Furthermore, at this time we had just learned about the toolbar on Androids so I was considering implementing one. However, after further consideration, a toolbar would not be effective in my application to allow for the sharing of the text that they are transcribing as that is one action I want to implement and so it can be done using a FAB much more effectively. I then fixed the constraint layout for portrait (not yet moving on to landscape just yet), and got the below result.
If you notice, I also removed the toolbar from the layout as it was not necessary to the functionality of the app. Below is the working prototype shown in order of what the user experiences. Additionally, I changed the default image of the FAB from the mail icon to the share icon.
As you can see above, there are two separate prompts for the user - Tap on button to speak and then Say something within the pop-up. This was described above with how I implemented the code. Additionally, it is key to notice that the application uses the Google speech library because that is the default for the Android speech library to be using. Furthermore, I attempted to get the image to change from green to red as the user presses on the record button. However, as you can see above, the button remains as red after the user has finished recording even though I want it to turn back to green. This was an obstacle for me to overcome. I tried to use a boolean variable to establish when the button is pressed and when it is not to make the image change to the other image when clicked. I did this by adding a line of code to change the button to go back to the logo image before the break but after I put the text into the array of strings and set that equal to the transcribed text TextView.
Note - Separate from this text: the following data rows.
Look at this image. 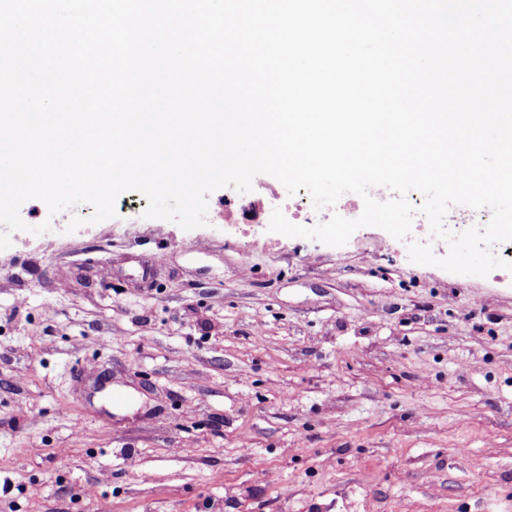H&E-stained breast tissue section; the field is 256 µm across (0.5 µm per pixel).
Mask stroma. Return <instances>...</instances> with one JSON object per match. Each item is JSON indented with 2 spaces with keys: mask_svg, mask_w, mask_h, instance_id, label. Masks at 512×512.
<instances>
[{
  "mask_svg": "<svg viewBox=\"0 0 512 512\" xmlns=\"http://www.w3.org/2000/svg\"><path fill=\"white\" fill-rule=\"evenodd\" d=\"M80 203L0 251V512H512V273ZM51 221L50 231L33 226ZM162 265H152L157 253ZM124 404H112L111 390Z\"/></svg>",
  "mask_w": 512,
  "mask_h": 512,
  "instance_id": "obj_1",
  "label": "stroma"
}]
</instances>
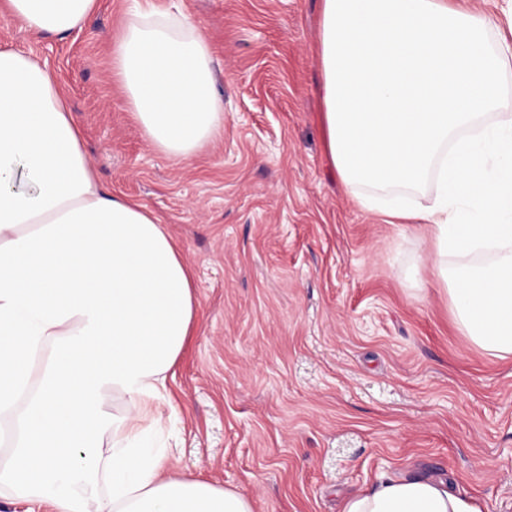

The next step to get working is the FAB button to allow it to share content with different apps in the phone, kind of like the sharrow button I used on the iOS. This takes additional research.
Furthermore, I want to implement a delete button so the user can delete the text displayed in the text view if they do not wish to save it. (MAYBE?)
The final element that I need to work on with this project will be to get it to be responsive for all layouts and sizes of devices. I already have it working for the most part in landscape view, however, I need to add the piece of code so the app doesn’t reload every time the user rotates their phone.
Milestone 4
The final product of the application for transcribing text was a much more intuitive app than I created for the iOS device. I incorporated the feedback I received about how to improve my iOS app in adding a text field telling the user where to click on the screen in order to begin recording speech. Furthermore, Android Studio allows you to add in your own custom theme which allowed for there to be a more cohesive design to the application. With this and the intuitiveness of adding the text field for the user to understand where to click to begin transcribing speech allowed for a much better stylistic application than what was completed for the iOS app. In terms of tactically, the transcribing feature worked great when shown on the phone and the transcription was very accurate. When testing on the emulator, it took a lot of memory for the computer to be able to transcribe the speech so the speech detector took much longer and therefore also was not as accurate. Like any project, there are elements that could be added to this app if done again or if allotted more time that could be beneficial to the flow of the app. One of the elements that was discussed during feedback while presenting was to allow the transcribed text to be editable so that the user is able to change text before having to click on the share button. Once the user clicks on the share button, they are able to edit the text before sending or saving it. Additionally, the ability to add text on to the current transcribed speech when you mess up mid-talking is not possible with the way the app is done currently. To improve this element and allow for the text to not be removed when continuing to transcribe the speech, I could use a += when adding the text to the text view and then not have the text be removed until the user shares or deletes the transcribed text. Overall, I am very proud of this project and already have friends and colleagues that have asked to get a copy of this application downloaded to their phone to use to remember ideas they might have throughout the day.